A flexible cash lease is an alternative to a straight cash lease. The flexible cash leash protects the farmer and landowner from economic loss. This type of lease can prevent a farmer from committing to a lease that requires a high guaranteed rent payment, allowing the landowner to have a higher return should profits increase during the production year. Both landowners and farm operators should consult a legal advisor before entering any lease agreement.
A flex-type lease sets a base rent based on known conditions. The farmer and the landowner are aware of the yield history based on records, such as reported yields for crop insurance purposes. They also know the current price for corn to be delivered at the local elevator in the fall of the upcoming growing season when the lease is signed. The USDA also projects anticipated crop prices. If yields and/or prices increase based on actual yields and prices, the rent, in the form of a bonus, also increases. The rent remains at the base level if the revenue doesn't increase or decrease.
Flex cash leases are nearly as popular as straight cash leases. The purpose of the flex rent is to protect the farmer from having to pay for an aggressive straight cash rent while allowing the landowner to have higher returns should the economic situation improve. In 2026, landowners are feeling pressure to lower cash rent levels in anticipation of financial loss to the farmer, and a flexible lease helps to diminish this pressure.
Flex Leases Based on Actual Revenue
The contracting parties determine the base rent amount per acre by multiplying the anticipated price for the growing season by the yield from historical on-farm data. For yields, the trend-adjusted yield from Federal Crop Insurance records, if available, can be used in the formula. The fall delivery price at the local elevator is a practical option for the base rent formula. Farmers can make grain sales before, during, and after harvest.
Average Yield x Yield Price = Gross Revenue
The landowner and the farmer then agree on a percentage of the gross revenue that the farmer will pay to the landowner as rent. For corn, the rate is typically between 30% and 38%, with 35-36% being the most common. For soybeans, the percentage ranges typically from 36% to 44%, with 40-42% being the most common. The percentage is set at a mutually agreed-upon rate. The grain price used in the formula is for fall delivery, even though the upcoming year's crop has not yet been planted or harvested to determine the initial base price.
Example of setting the Base Rent for corn:
At the time of contract negotiations, the fall delivery price at the local elevator is $4.00 per bushel. The average Yield is 250 bushels per acre.
- Gross Revenue = $4.00 x 250 bushels, which is $1,000 in anticipated gross Revenue. If the negotiated rent percentage of gross income is 35%, then the base rent is $350 per acre.
- If, at harvest, the actual yield is bushels per acre and the determined average price for the year is $4.20, the Revenue increases to $ 1,092 per acre.
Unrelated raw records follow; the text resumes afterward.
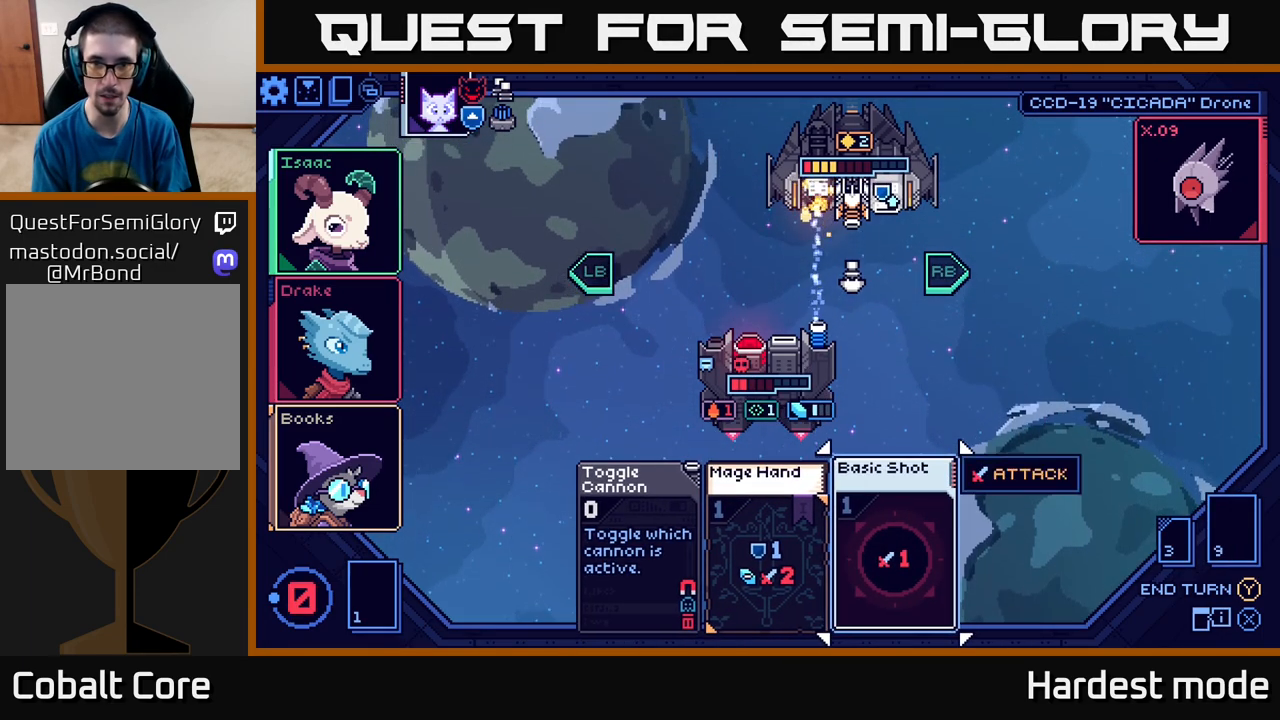
{"buttons": [], "left_stick": "center", "right_stick": "center", "events": []}
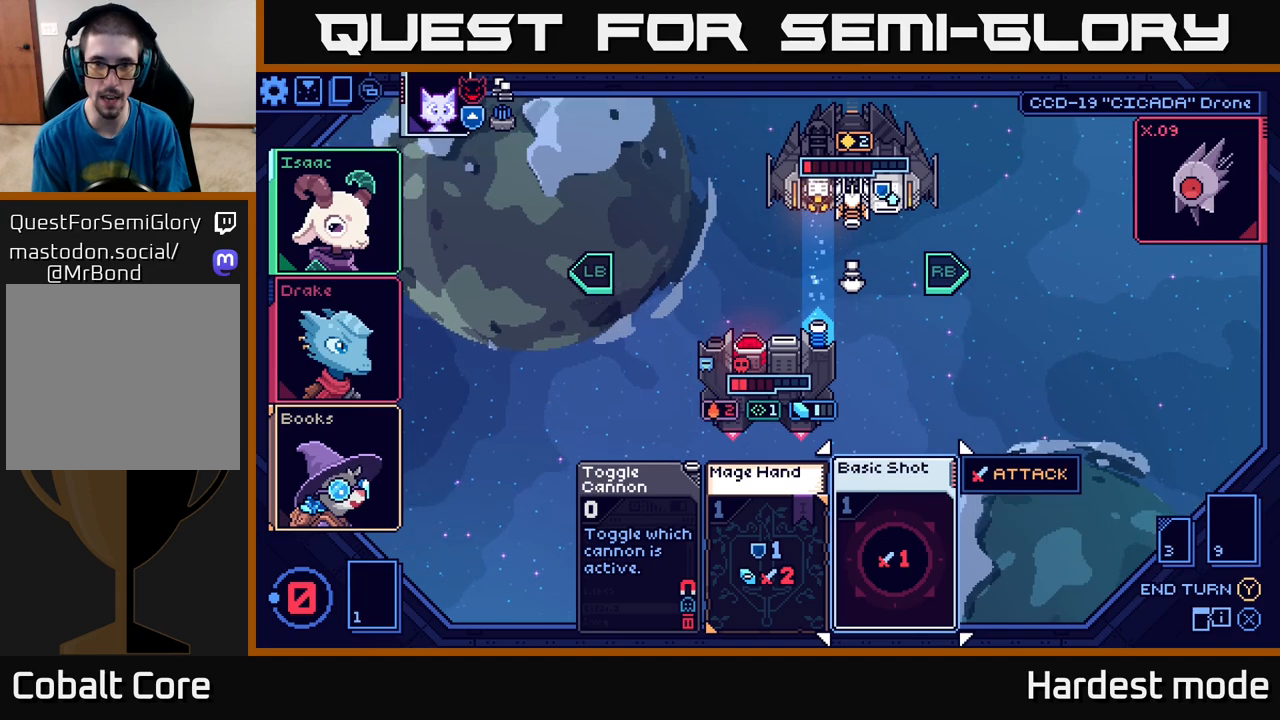
{"buttons": [], "left_stick": "center", "right_stick": "center", "events": [[283, "left_stick", "right"], [450, "left_stick", "center"]]}
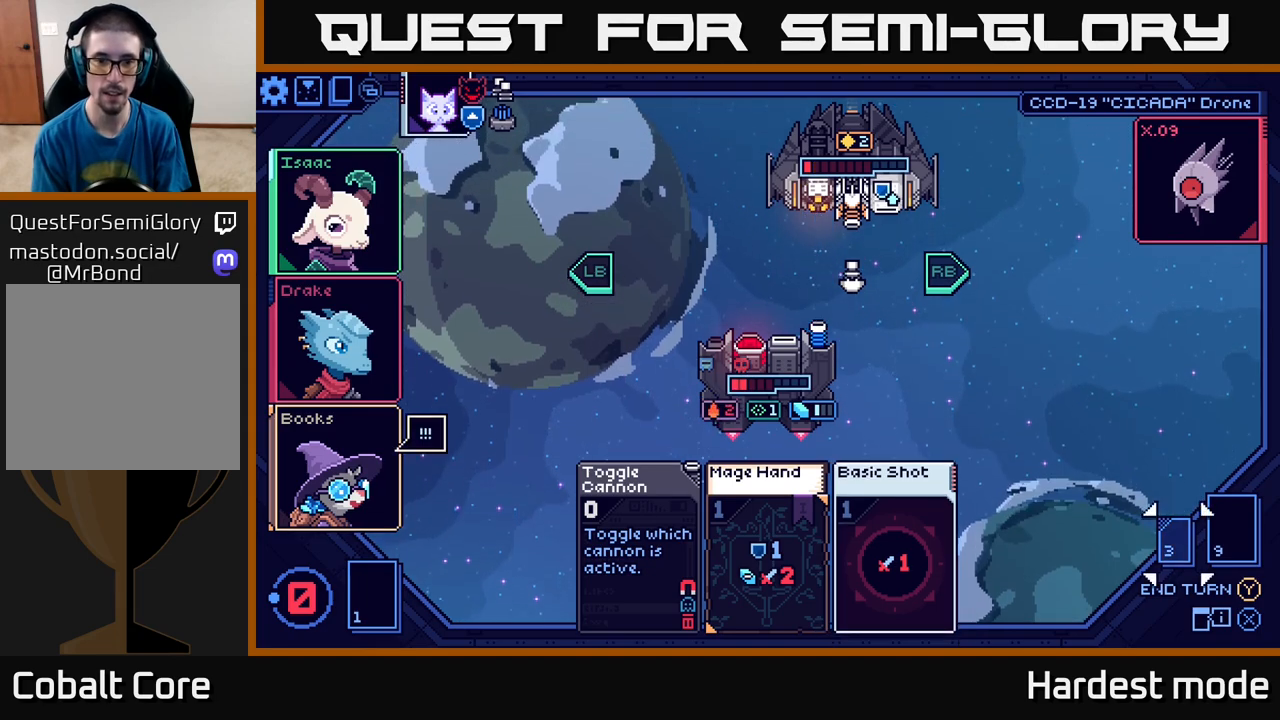
{"buttons": [], "left_stick": "left", "right_stick": "center", "events": [[217, "left_stick", "left"], [367, "left_stick", "center"], [483, "left_stick", "left"]]}
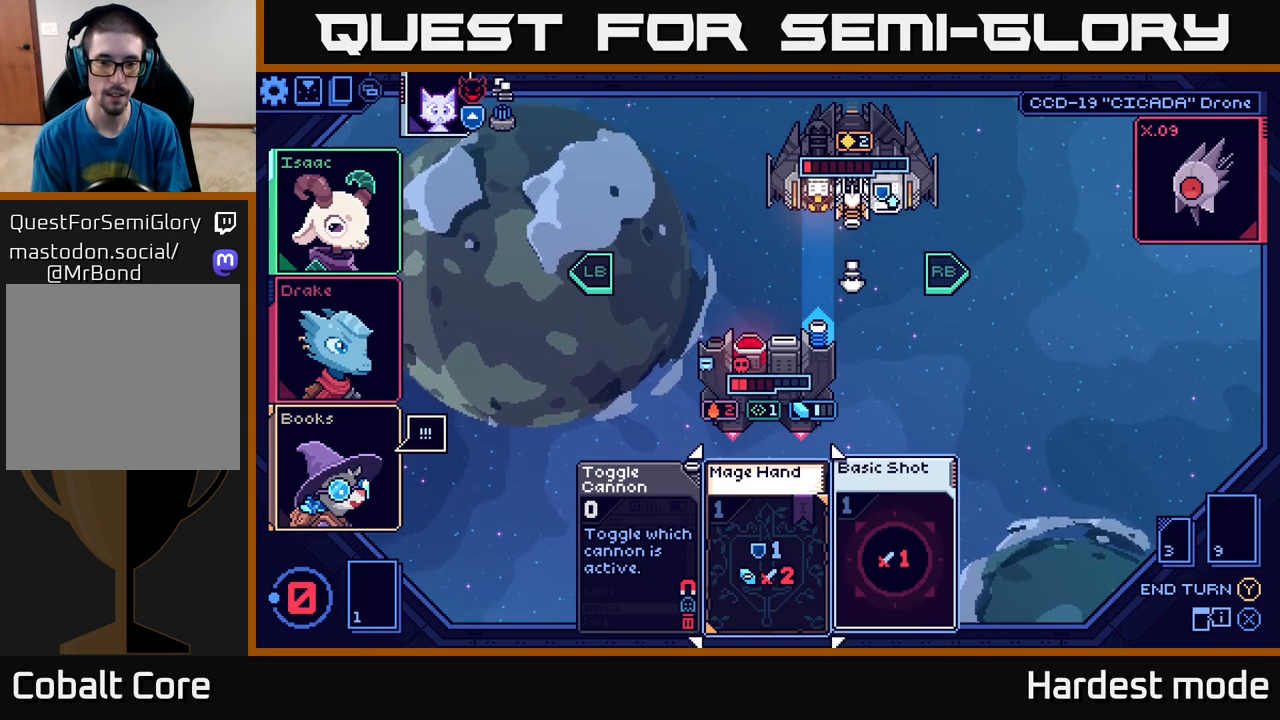
{"buttons": [], "left_stick": "center", "right_stick": "center", "events": [[167, "left_stick", "center"]]}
Using the formula used to determine the base rent, the landowner portion calculations are as follows:
- 260 bushels x $4.20 x 35% = $382.20 per acre.
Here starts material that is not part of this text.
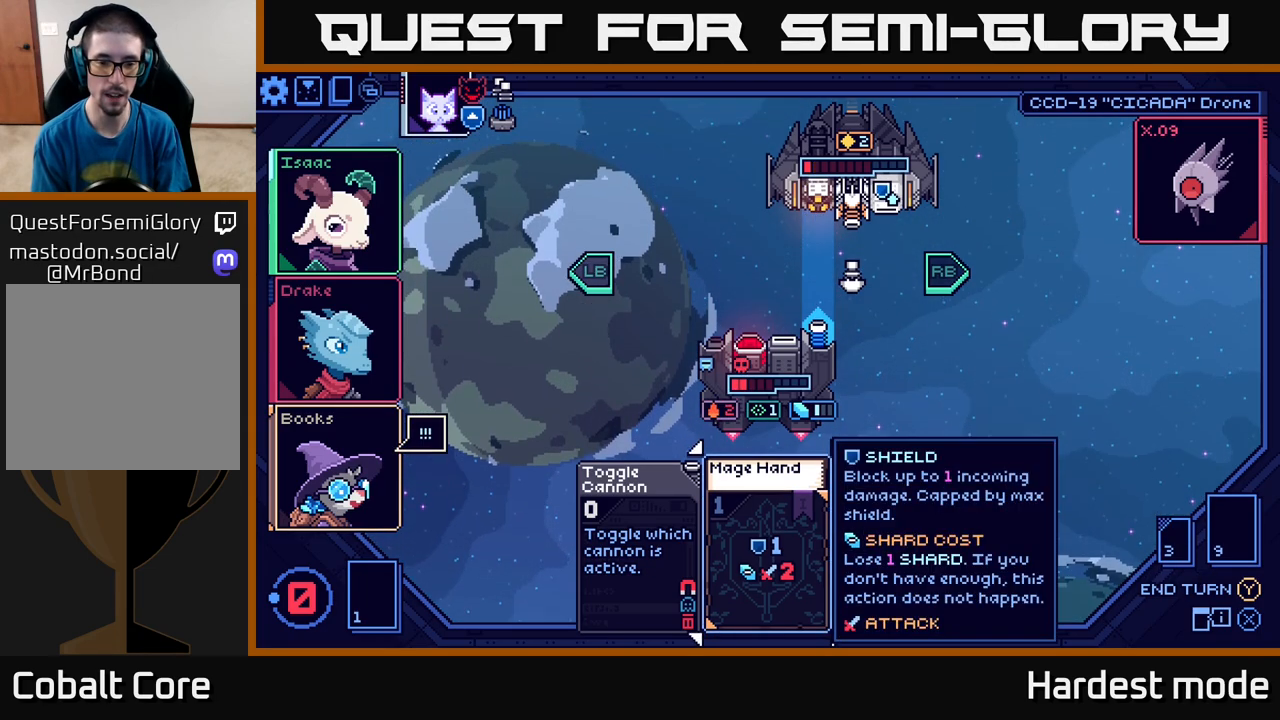
{"buttons": [], "left_stick": "center", "right_stick": "center", "events": [[100, "left_stick", "left"], [283, "left_stick", "center"]]}
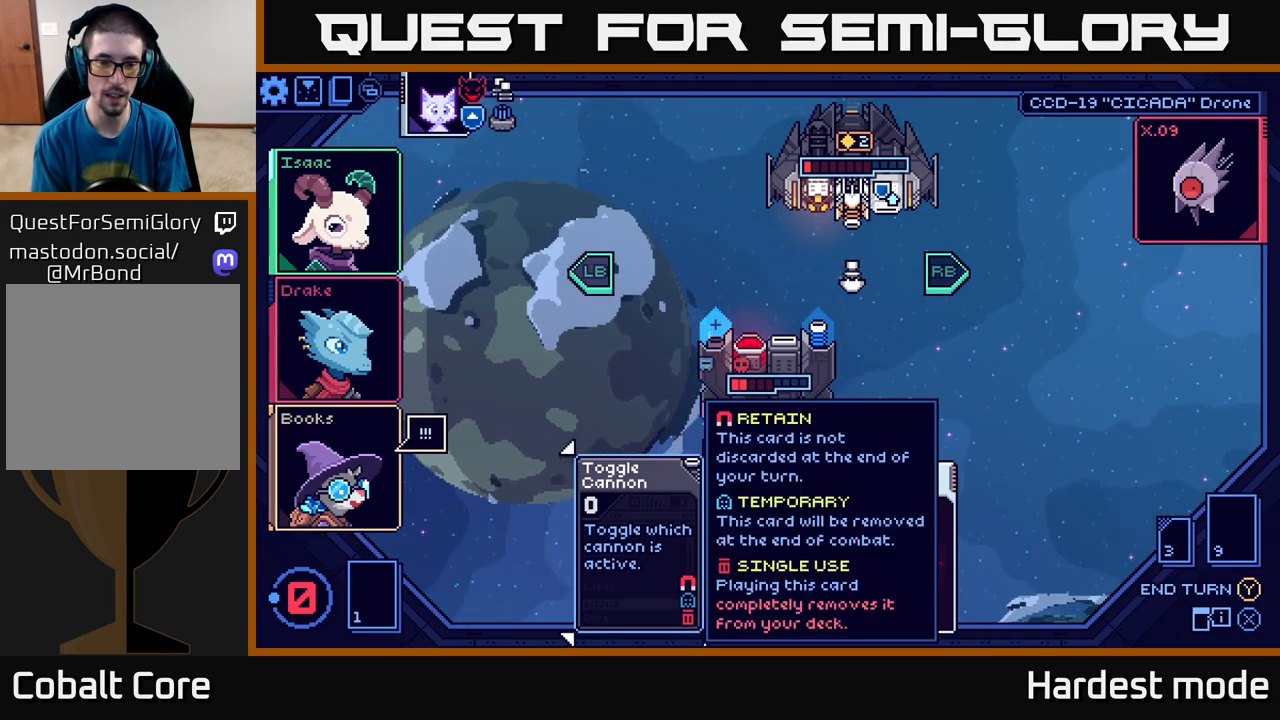
{"buttons": [], "left_stick": "right", "right_stick": "center", "events": [[433, "left_stick", "right"]]}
- Next, subtract the base rent of $350.
- $382.20 per acre, minus the base rent of $350, equates to a bonus rent paid by the farmer of $32.20 per acre.
Soybean flex leases are calculated using the same basic formula. The percentage negotiated for the lease of soybeans is typically slightly higher than that for corn, due to lower input costs for growing the crop (36 to 44%).
How do I determine the Average Grain Price for the Growing Season?
One popular method is to select a specific day of each month from January through October, obtain the closing price at the local elevator for that day, and then average them together. Using grain price averages throughout the growing season allows one to average their grain prices rather than relying on a single low or high price. Many farmers use marketing contracts that average yearly prices and/or make grain sales on specific dates.
What if the Calculated Revenue is Less Than the Base Rent at the End of the Season?
If the computed revenue is less than the base rent, then the rent will not change. Farms can, and many do, carry federal crop insurance to cover revenue loss should the economic situation deteriorate throughout the year, based on lower prices and/or yields.
Flexible Cash Leases are nearly as popular as straight cash farm leases. Landowners and farmers should consider a Flexible Cash Lease to accommodate changing prices and yields during the growing season, which allows farmers to minimize some risk and for landowners to capture higher profits.